● **WHAT TO WORK ON**
Select each line below that contains the string "bellnet". Case counts, so match capital and lowercase letters as given.

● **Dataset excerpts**
◇ ◇ ◇

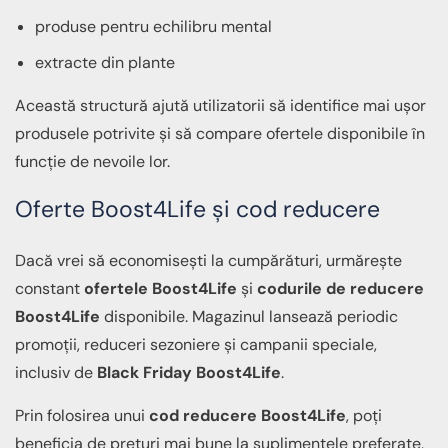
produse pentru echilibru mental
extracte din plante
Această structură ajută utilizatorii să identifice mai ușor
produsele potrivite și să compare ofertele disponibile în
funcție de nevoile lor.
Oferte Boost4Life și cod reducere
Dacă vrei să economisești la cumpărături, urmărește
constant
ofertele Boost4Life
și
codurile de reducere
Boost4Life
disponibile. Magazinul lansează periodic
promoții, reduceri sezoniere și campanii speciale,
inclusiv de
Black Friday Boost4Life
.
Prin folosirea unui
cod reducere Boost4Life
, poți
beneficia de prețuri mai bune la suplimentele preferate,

◇ ◇ ◇

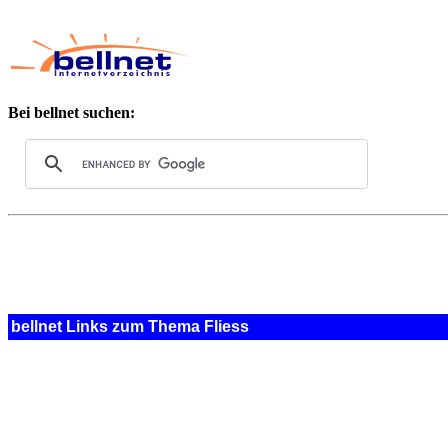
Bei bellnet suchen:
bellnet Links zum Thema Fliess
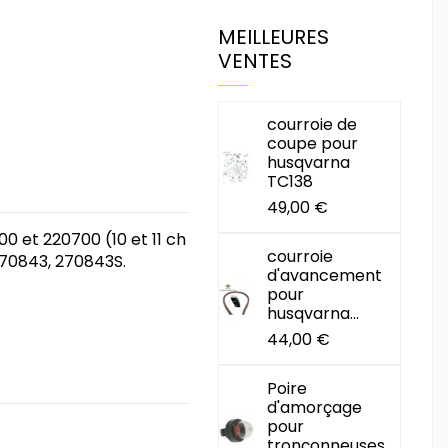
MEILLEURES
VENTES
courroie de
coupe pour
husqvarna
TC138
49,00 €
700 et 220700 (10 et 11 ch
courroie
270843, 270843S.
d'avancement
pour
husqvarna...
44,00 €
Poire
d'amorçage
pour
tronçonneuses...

◇ ◇ ◇

● **RESPONSE AREA**
Bei bellnet suchen:
bellnet Links zum Thema Fliess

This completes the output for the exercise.